#### What is needed:
Keep the wording of the records intact as you retype them, and omit every image.

#### Records for processing:
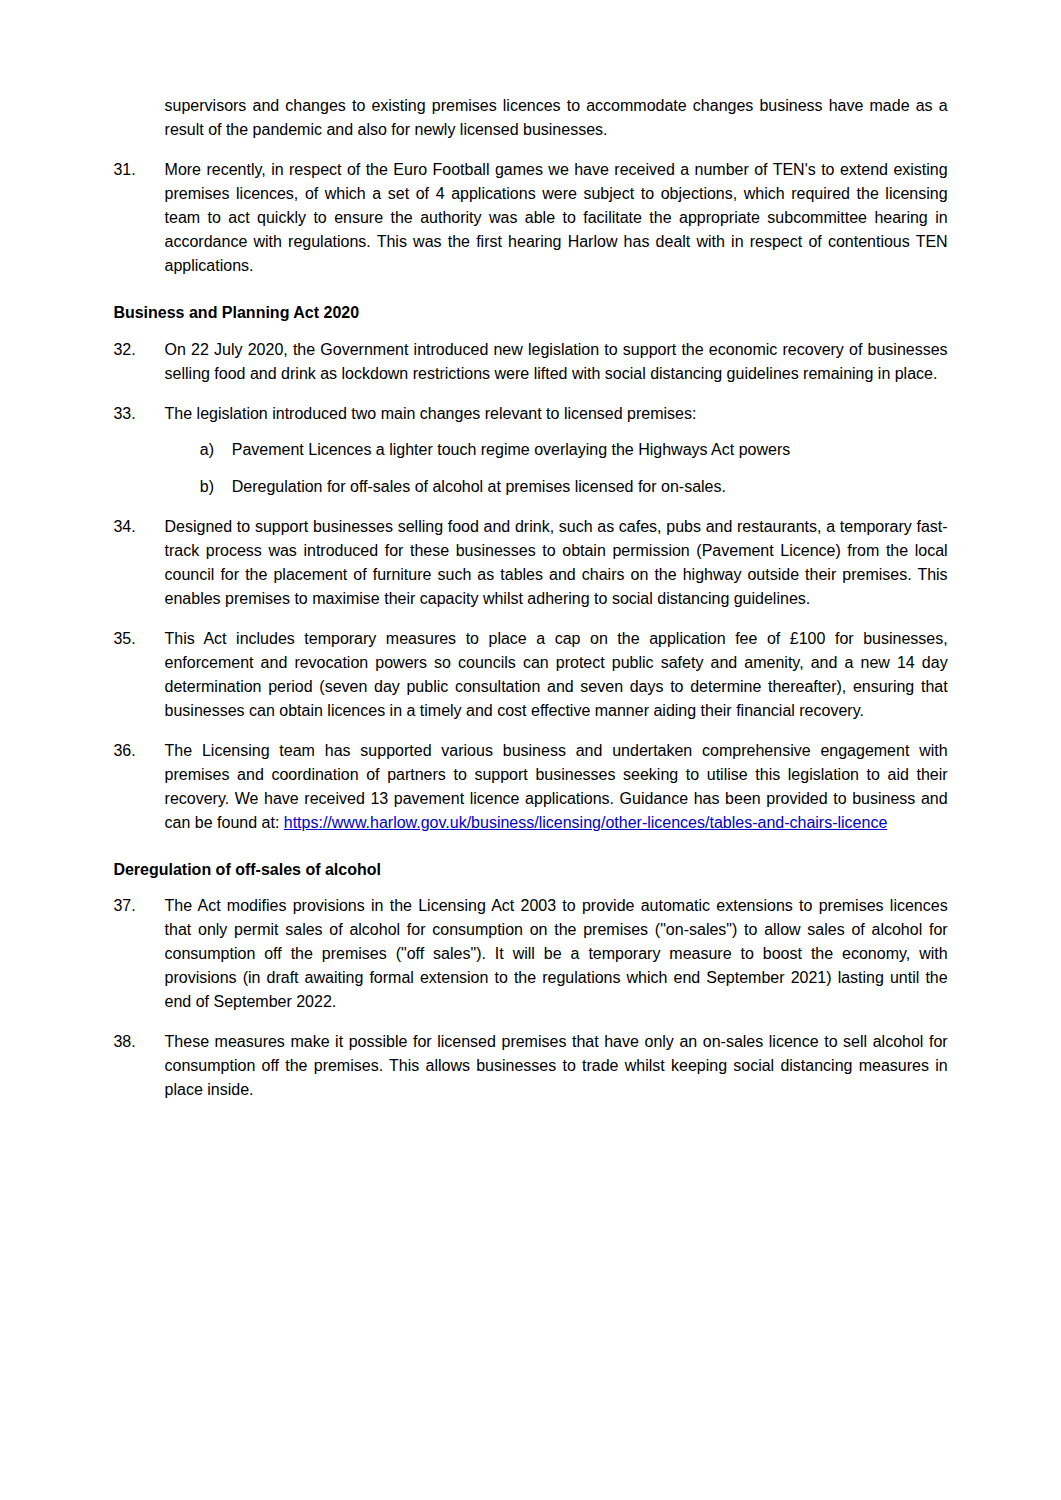supervisors and changes to existing premises licences to accommodate changes business have made as a result of the pandemic and also for newly licensed businesses.
31. More recently, in respect of the Euro Football games we have received a number of TEN's to extend existing premises licences, of which a set of 4 applications were subject to objections, which required the licensing team to act quickly to ensure the authority was able to facilitate the appropriate subcommittee hearing in accordance with regulations. This was the first hearing Harlow has dealt with in respect of contentious TEN applications.
Business and Planning Act 2020
32. On 22 July 2020, the Government introduced new legislation to support the economic recovery of businesses selling food and drink as lockdown restrictions were lifted with social distancing guidelines remaining in place.
33. The legislation introduced two main changes relevant to licensed premises:
a) Pavement Licences a lighter touch regime overlaying the Highways Act powers
b) Deregulation for off-sales of alcohol at premises licensed for on-sales.
34. Designed to support businesses selling food and drink, such as cafes, pubs and restaurants, a temporary fast-track process was introduced for these businesses to obtain permission (Pavement Licence) from the local council for the placement of furniture such as tables and chairs on the highway outside their premises. This enables premises to maximise their capacity whilst adhering to social distancing guidelines.
35. This Act includes temporary measures to place a cap on the application fee of £100 for businesses, enforcement and revocation powers so councils can protect public safety and amenity, and a new 14 day determination period (seven day public consultation and seven days to determine thereafter), ensuring that businesses can obtain licences in a timely and cost effective manner aiding their financial recovery.
36. The Licensing team has supported various business and undertaken comprehensive engagement with premises and coordination of partners to support businesses seeking to utilise this legislation to aid their recovery. We have received 13 pavement licence applications. Guidance has been provided to business and can be found at: https://www.harlow.gov.uk/business/licensing/other-licences/tables-and-chairs-licence
Deregulation of off-sales of alcohol
37. The Act modifies provisions in the Licensing Act 2003 to provide automatic extensions to premises licences that only permit sales of alcohol for consumption on the premises ("on-sales") to allow sales of alcohol for consumption off the premises ("off sales"). It will be a temporary measure to boost the economy, with provisions (in draft awaiting formal extension to the regulations which end September 2021) lasting until the end of September 2022.
38. These measures make it possible for licensed premises that have only an on-sales licence to sell alcohol for consumption off the premises. This allows businesses to trade whilst keeping social distancing measures in place inside.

#### Solution:
supervisors and changes to existing premises licences to accommodate changes business have made as a result of the pandemic and also for newly licensed businesses.
31. More recently, in respect of the Euro Football games we have received a number of TEN's to extend existing premises licences, of which a set of 4 applications were subject to objections, which required the licensing team to act quickly to ensure the authority was able to facilitate the appropriate subcommittee hearing in accordance with regulations. This was the first hearing Harlow has dealt with in respect of contentious TEN applications.
Business and Planning Act 2020
32. On 22 July 2020, the Government introduced new legislation to support the economic recovery of businesses selling food and drink as lockdown restrictions were lifted with social distancing guidelines remaining in place.
33. The legislation introduced two main changes relevant to licensed premises:
a) Pavement Licences a lighter touch regime overlaying the Highways Act powers
b) Deregulation for off-sales of alcohol at premises licensed for on-sales.
34. Designed to support businesses selling food and drink, such as cafes, pubs and restaurants, a temporary fast-track process was introduced for these businesses to obtain permission (Pavement Licence) from the local council for the placement of furniture such as tables and chairs on the highway outside their premises. This enables premises to maximise their capacity whilst adhering to social distancing guidelines.
35. This Act includes temporary measures to place a cap on the application fee of £100 for businesses, enforcement and revocation powers so councils can protect public safety and amenity, and a new 14 day determination period (seven day public consultation and seven days to determine thereafter), ensuring that businesses can obtain licences in a timely and cost effective manner aiding their financial recovery.
36. The Licensing team has supported various business and undertaken comprehensive engagement with premises and coordination of partners to support businesses seeking to utilise this legislation to aid their recovery. We have received 13 pavement licence applications. Guidance has been provided to business and can be found at: https://www.harlow.gov.uk/business/licensing/other-licences/tables-and-chairs-licence
Deregulation of off-sales of alcohol
37. The Act modifies provisions in the Licensing Act 2003 to provide automatic extensions to premises licences that only permit sales of alcohol for consumption on the premises ("on-sales") to allow sales of alcohol for consumption off the premises ("off sales"). It will be a temporary measure to boost the economy, with provisions (in draft awaiting formal extension to the regulations which end September 2021) lasting until the end of September 2022.
38. These measures make it possible for licensed premises that have only an on-sales licence to sell alcohol for consumption off the premises. This allows businesses to trade whilst keeping social distancing measures in place inside.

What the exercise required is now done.